Saved entries
╔══
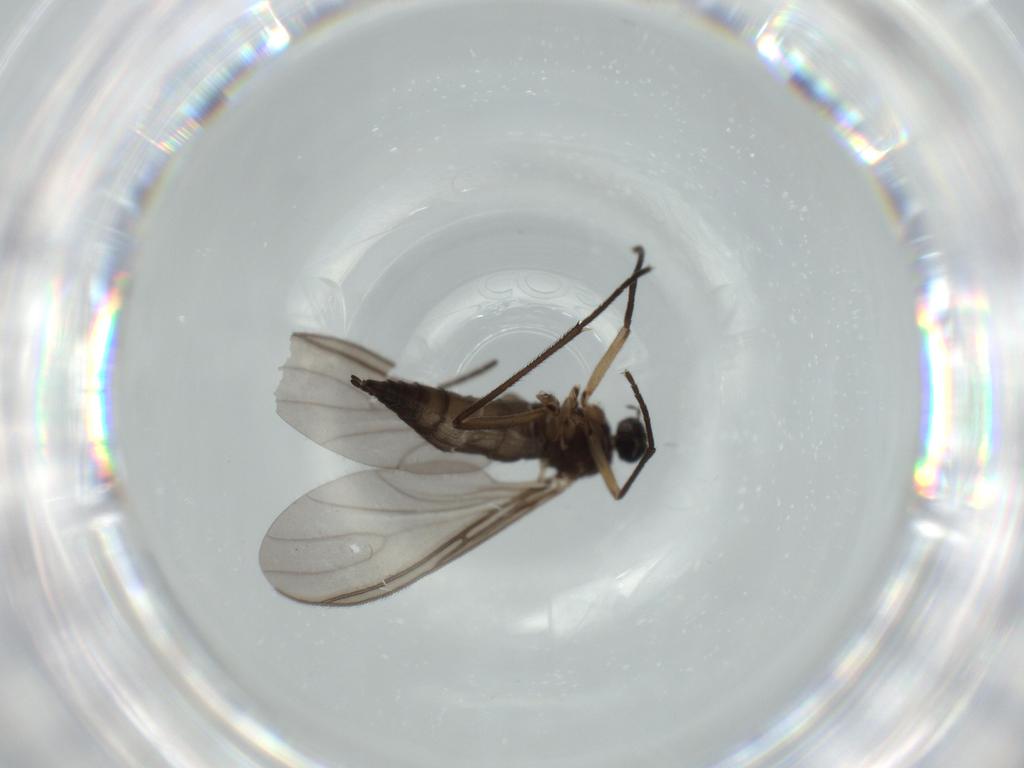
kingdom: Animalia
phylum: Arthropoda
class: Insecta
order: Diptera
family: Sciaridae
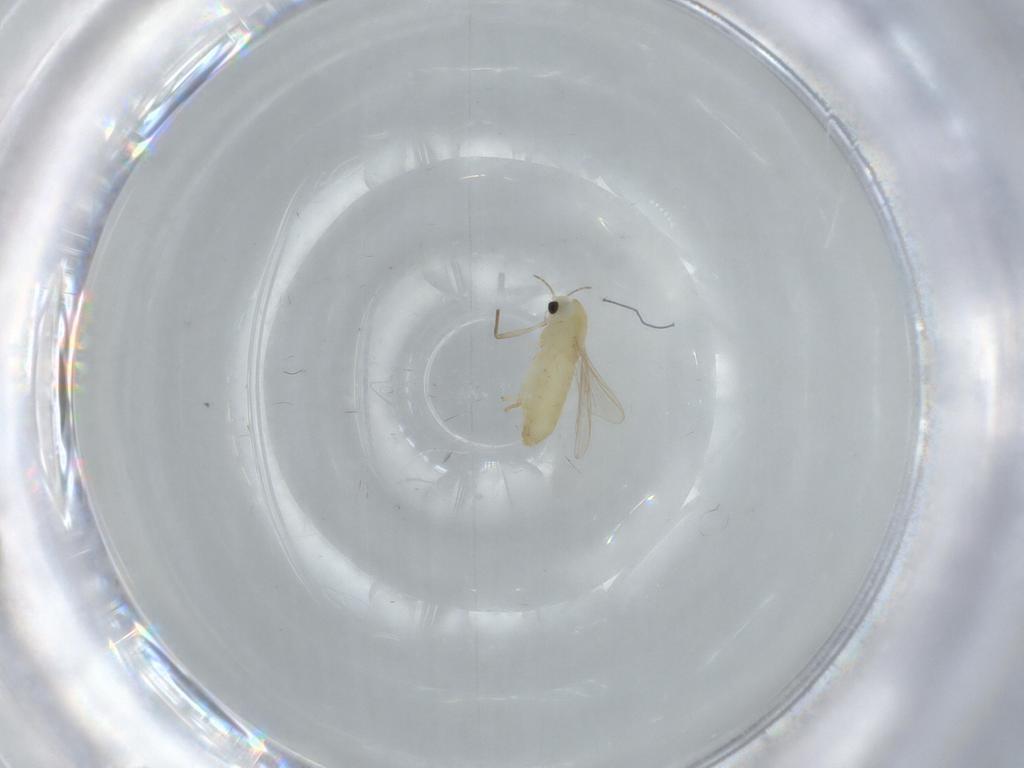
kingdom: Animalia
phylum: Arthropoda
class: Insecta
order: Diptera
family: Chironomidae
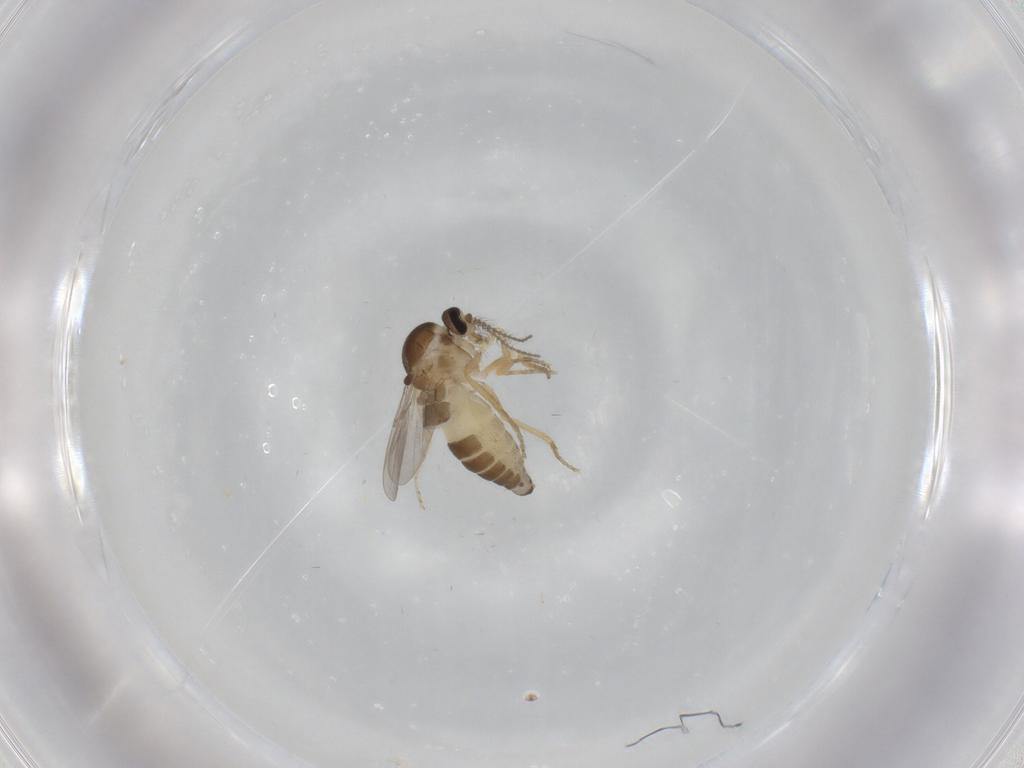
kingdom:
╚══
Set problem -> Reproduce every line above without any changes, leaving the pictures out.

Correct output ->
kingdom: Animalia
phylum: Arthropoda
class: Insecta
order: Diptera
family: Sciaridae
kingdom: Animalia
phylum: Arthropoda
class: Insecta
order: Diptera
family: Chironomidae
kingdom:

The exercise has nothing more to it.